Part B drugs are individually more expensive, but Medicare spends more on Part D simply because Part D covers more. In 2016, Medicare Part D spending accounted for 15% of all Medicare spending and Part B accounted for 4%.
What is the IPI model?
There are two parts to the IPI model. This post will focus on the first part, which sets target sales prices for select physician-administered drugs. The model aligns Medicare’s pricing with that of 16 comparable foreign countries: Austria, Belgium, Canada, Czech Republic, Finland, France, Germany, Greece, Ireland, Italy, Japan, Portugal, Slovakia, Spain, Sweden, and the United Kingdom.
Why focus on Medicare Part B?
Even though Medicare spends more on Part D, Part B per beneficiary expenditures have grown at a much faster rate.
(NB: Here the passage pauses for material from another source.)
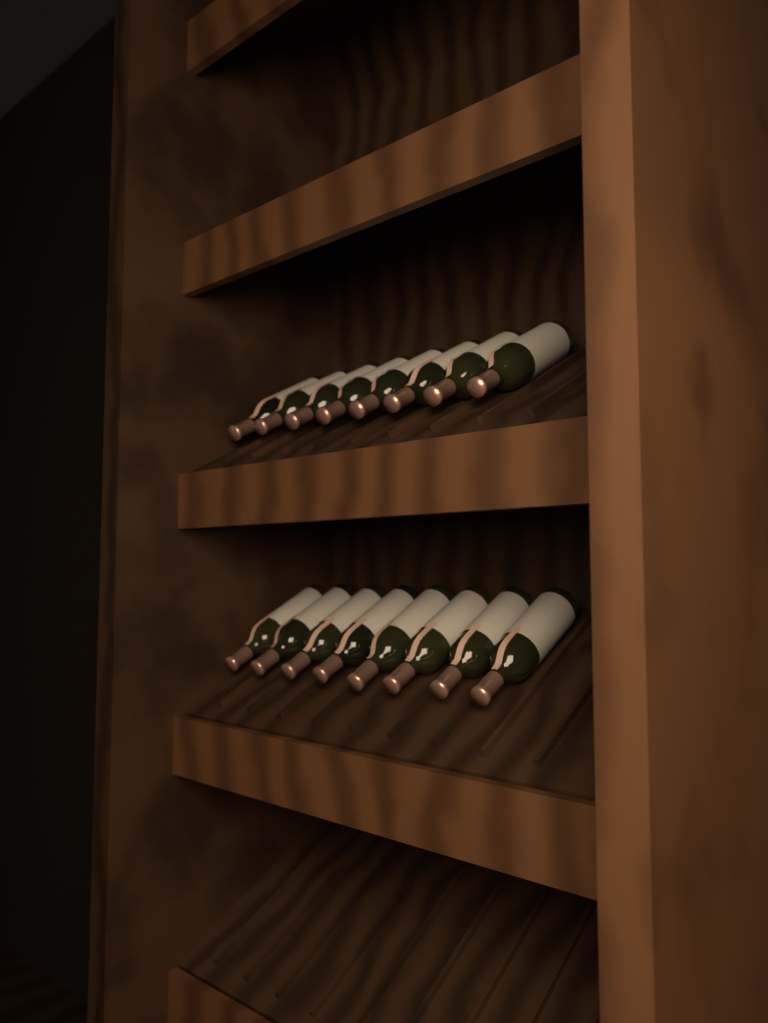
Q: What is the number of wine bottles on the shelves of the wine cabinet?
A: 16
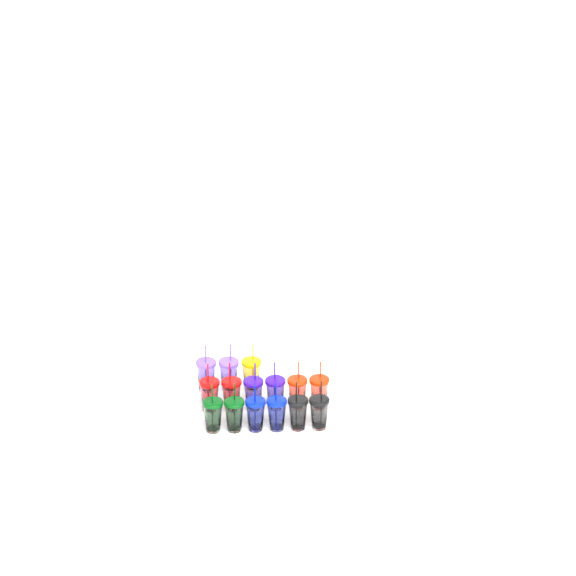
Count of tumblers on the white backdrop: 15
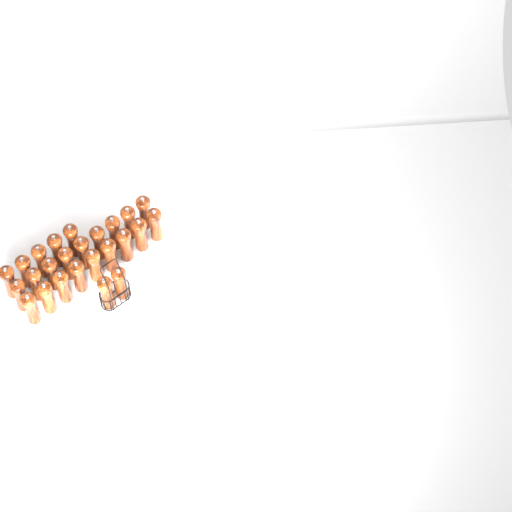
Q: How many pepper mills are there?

From 2006 to 2011, Part B per beneficiary expenditures grew by 7.1% while Part D per beneficiary expenditures grew by 3%. In the following five-year period (2012-2017), Part B and Part D per beneficiary expenditures grew by 11.1% and 3.2%, respectively.
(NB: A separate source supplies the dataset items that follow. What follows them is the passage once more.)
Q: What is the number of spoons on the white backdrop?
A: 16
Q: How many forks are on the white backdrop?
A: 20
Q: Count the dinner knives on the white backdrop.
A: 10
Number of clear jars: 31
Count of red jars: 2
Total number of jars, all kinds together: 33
The ten most expensive Part B drugs are all biologics — medicines made from living organisms, including gene and cell therapies, monoclonal antibodies, and vaccines — that treat diseases such as cancer, arthritis, and ocular degeneration. Most biologics are single source drugs — effectively, market monopolies — which makes it difficult to reduce prices through negotiation.
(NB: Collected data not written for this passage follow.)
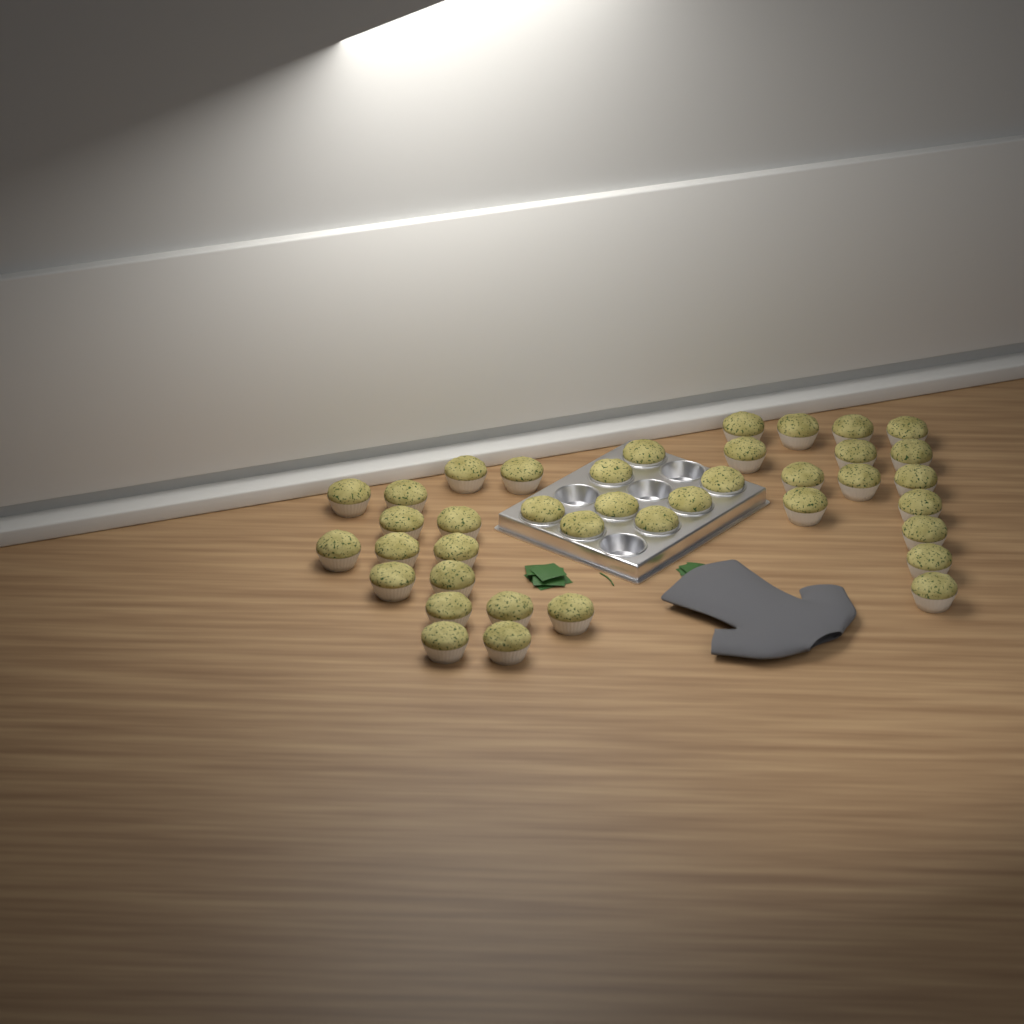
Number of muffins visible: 39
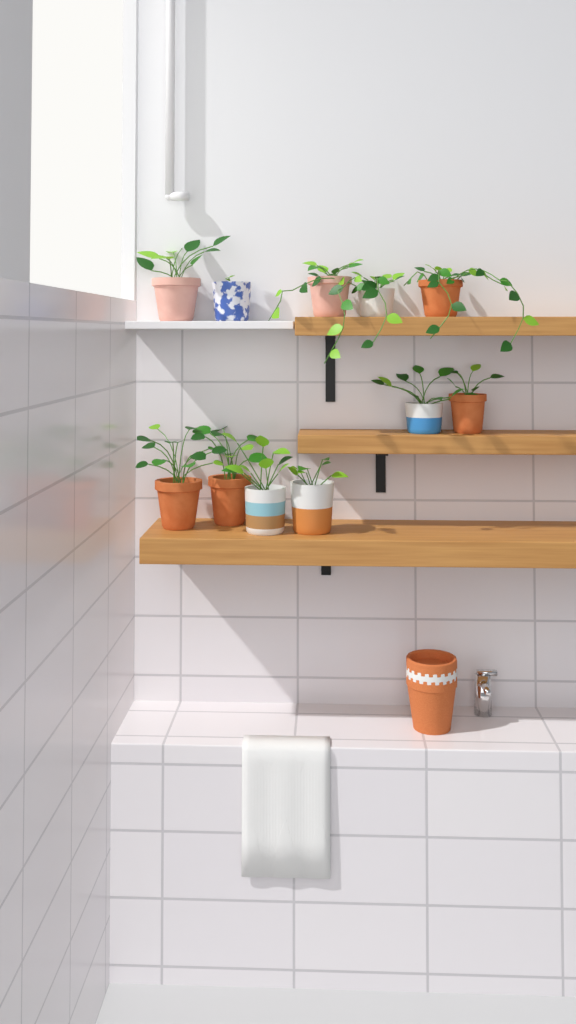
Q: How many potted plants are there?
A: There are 11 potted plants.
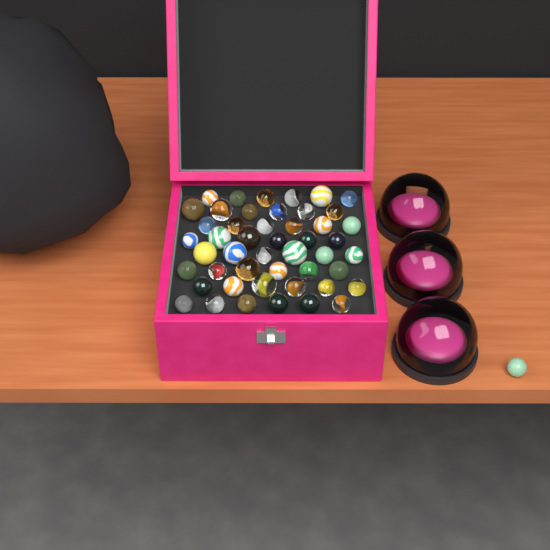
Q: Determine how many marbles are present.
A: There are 49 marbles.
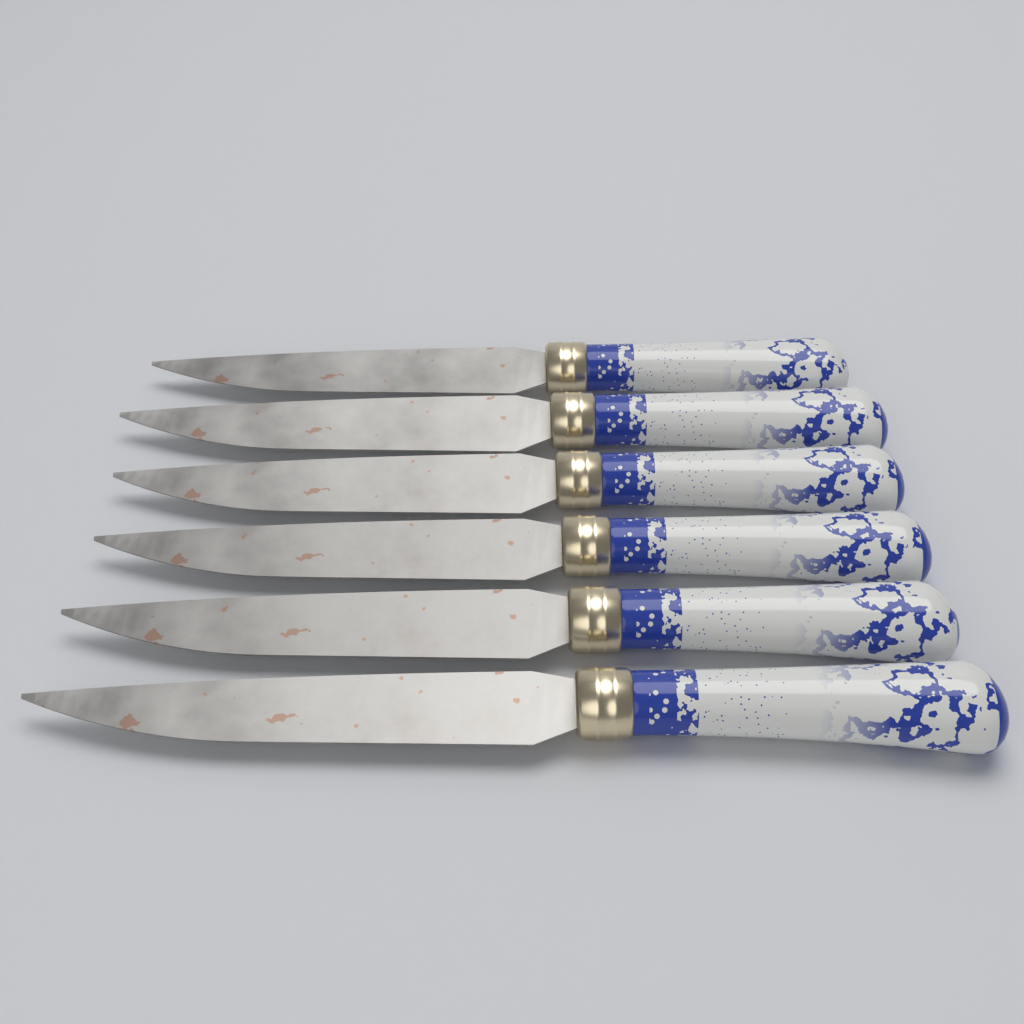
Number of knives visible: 6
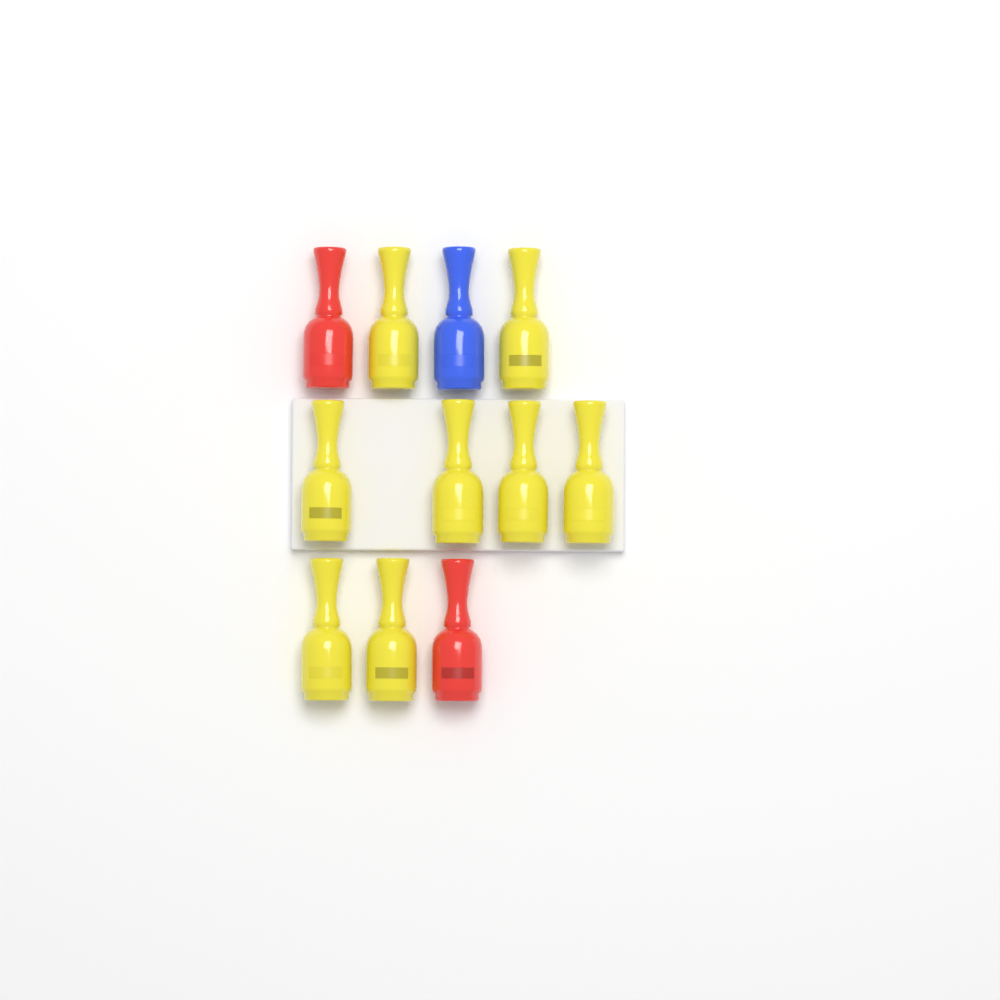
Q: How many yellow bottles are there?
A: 8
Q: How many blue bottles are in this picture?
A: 1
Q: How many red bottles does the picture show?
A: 2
Spending on Part B drugs doubled between 2009 and 2017, with spending on specialty drugs increasing by 1000% over the past decade. The Department of Health and Human Services (HHS) found that the drug manufacturers, wholesalers, and distributors charge the United States 1.8 times higher prices for these Part B drugs than they do other countries. HHS concluded that Medicare could achieve significant savings if Part B drug prices in the US were similar to those in other comparable countries.
How does Medicare currently set Part B drug prices?
Under current law, HHS is prohibited from negotiating directly with pharmaceuticals on behalf of Medicare. Medicare reimbursements for most Part B drugs are based on the drug’s average sales price (ASP) and an additional six percent markup, reduced to 4.3% markup for most drugs in 2013 due to the Budget Control Act of 2011. However, for single-source drugs, the price is still set at ASP plus a six percent markup. When the ASP is not available for the drug (often the case for new drugs), CMS uses the wholesale acquisition cost (WAC) instead.
How could the IPI model impact Medicare spending?
Preliminary estimates from HHS suggest that the IPI model could reduce Part B expenditures by 30% for single source drugs and biologics. However, analysis by Avalere Health found that less than one percent of Medicare enrollees would see a reduction in out-of-pocket costs. Concerns raised about the model include that it could reduce drug innovation, that it is unclear what would happen if a drug company refuses to provide a drug at the IPI price, and that the hospitals in another drug discount program (340B) would end up spending more, not less, for drugs.
The IPI model would be phased in over five years (2020-2025), and focus on physician practices and hospital outpatient departments in select geographic locations (TBD), reflective of a representative 50% of Medicare Part B expenditures. This will allow Medicare to monitor and evaluate the model during this period and determine whether international pricing standards can reduce spending while maintaining beneficiary access and quality of care.
While there is considerable interest in reducing Medicare’s prescription drug spending, no proposals have been enacted. When the IPI model is implemented, we will be able to observe the impacts it has on Medicare expenditures and the prices of Part B single-source and biologic drugs.